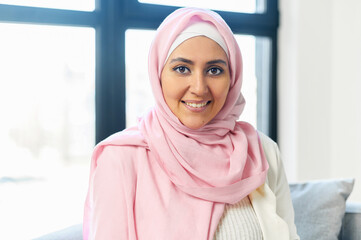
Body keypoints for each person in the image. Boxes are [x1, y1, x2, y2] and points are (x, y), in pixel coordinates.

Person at [83, 7, 300, 240]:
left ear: (233, 78)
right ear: (158, 74)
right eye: (182, 69)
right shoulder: (120, 157)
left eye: (214, 70)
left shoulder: (261, 151)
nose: (198, 87)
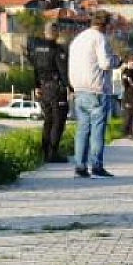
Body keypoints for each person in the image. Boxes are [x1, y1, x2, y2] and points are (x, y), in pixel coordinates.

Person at [68, 10, 118, 177]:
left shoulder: (78, 39)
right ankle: (96, 166)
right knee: (97, 130)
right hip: (96, 90)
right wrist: (117, 60)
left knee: (82, 129)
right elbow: (105, 63)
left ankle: (80, 166)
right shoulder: (99, 38)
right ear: (105, 25)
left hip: (79, 90)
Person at [26, 23, 70, 162]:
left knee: (48, 120)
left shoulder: (36, 49)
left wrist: (36, 86)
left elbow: (34, 69)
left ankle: (44, 151)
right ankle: (52, 153)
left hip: (43, 88)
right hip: (56, 88)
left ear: (45, 33)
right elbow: (63, 71)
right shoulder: (57, 49)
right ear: (56, 33)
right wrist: (70, 87)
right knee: (58, 120)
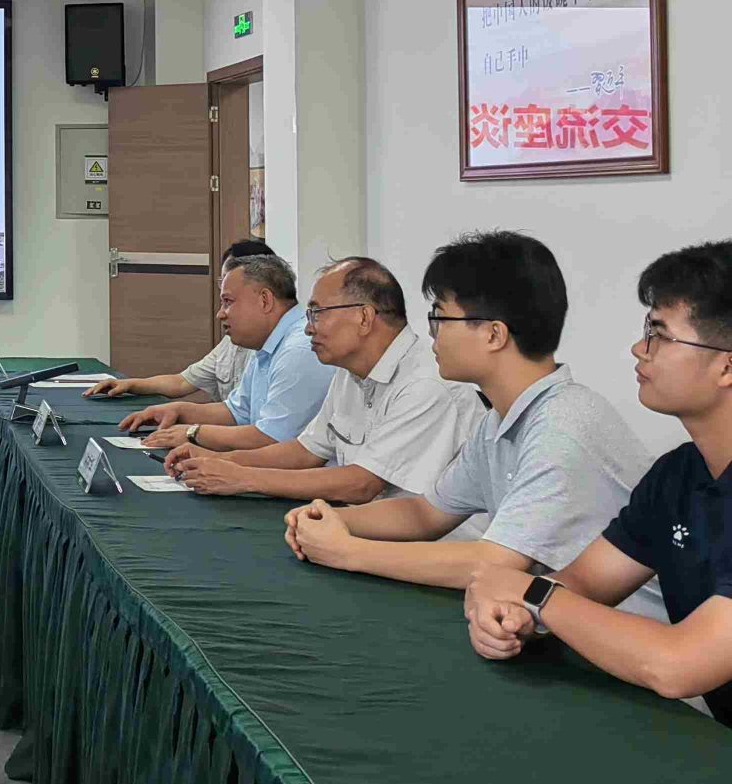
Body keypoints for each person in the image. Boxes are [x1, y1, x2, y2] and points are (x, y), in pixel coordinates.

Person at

--------

Task goal
Repeat exactly the lines from the one holding "left hip: (79, 90)" through the last line of the entries, both included; the pictures do not belong in the copy.

Solution for this exercise
left hip: (79, 90)
Person at [26, 23, 70, 162]:
left knee: (48, 120)
left shoulder: (36, 49)
left wrist: (36, 86)
left elbow: (34, 69)
left ankle: (44, 151)
right ankle: (52, 153)
left hip: (43, 88)
right hip: (56, 88)
left ear: (45, 33)
right elbow: (63, 71)
right shoulder: (57, 49)
right ear: (56, 33)
right wrist: (70, 87)
right knee: (58, 120)
Body keypoints for each person in the image. Boxes are [x1, y1, x2, y2] and points are (x, y), in pixel coordinates.

Person at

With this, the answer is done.